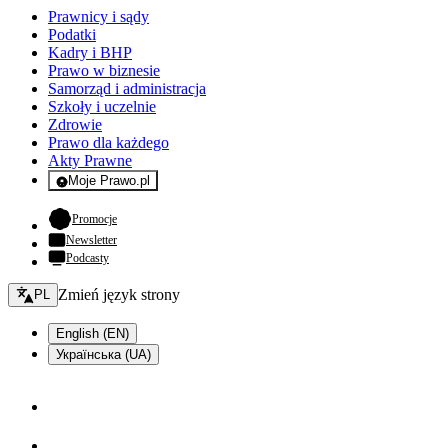
Prawnicy i sądy
Podatki
Kadry i BHP
Prawo w biznesie
Samorząd i administracja
Szkoły i uczelnie
Zdrowie
Prawo dla każdego
Akty Prawne
Moje Prawo.pl
- rejestracja i logowanie do serwisu
- otwiera się w nowej karcie
Promocje
Newsletter
Podcasty
Zmień język - bieżący:
Zmień język strony
PL
English (EN)
Українська (UA)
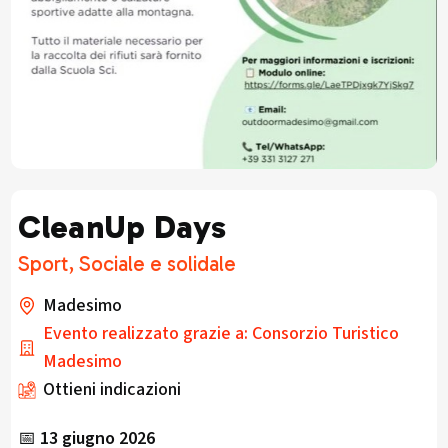
CleanUp Days
Sport, Sociale e solidale
Madesimo
Evento realizzato grazie a: Consorzio Turistico
Madesimo
Ottieni indicazioni
📅
13 giugno 2026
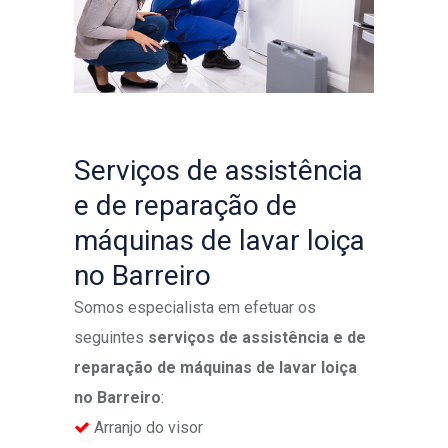
Serviços de assistência
e de reparação de
máquinas de lavar loiça
no Barreiro
Somos especialista em efetuar os
seguintes
serviços de assistência e de
reparação de máquinas de lavar loiça
no Barreiro
:
Arranjo do visor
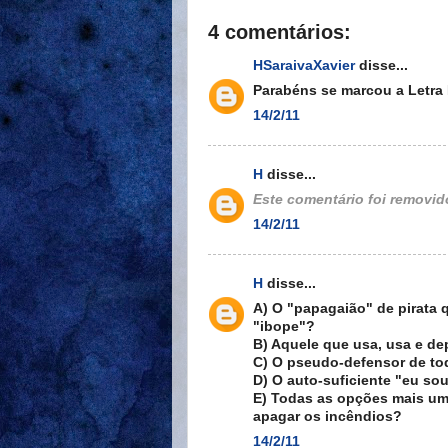
4 comentários:
HSaraivaXavier
disse...
Parabéns se marcou a Letra 
14/2/11
H
disse...
Este comentário foi removido
14/2/11
H
disse...
A) O "papagaião" de pirata
"ibope"?
B) Aquele que usa, usa e de
C) O pseudo-defensor de tod
D) O auto-suficiente "eu so
E) Todas as opções mais uma
apagar os incêndios?
14/2/11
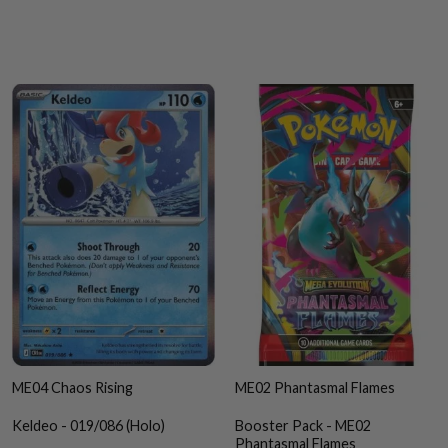
ME04 Chaos Rising
ME02 Phantasmal Flames
Keldeo - 019/086 (Holo)
Booster Pack - ME02
Phantasmal Flames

○ ○ ○ ○ ○

→ TASK DETAILS:
Work out how many lines of the listing contain the string "Flames". Please reply with the number only.

→ ANSWER SPACE:
2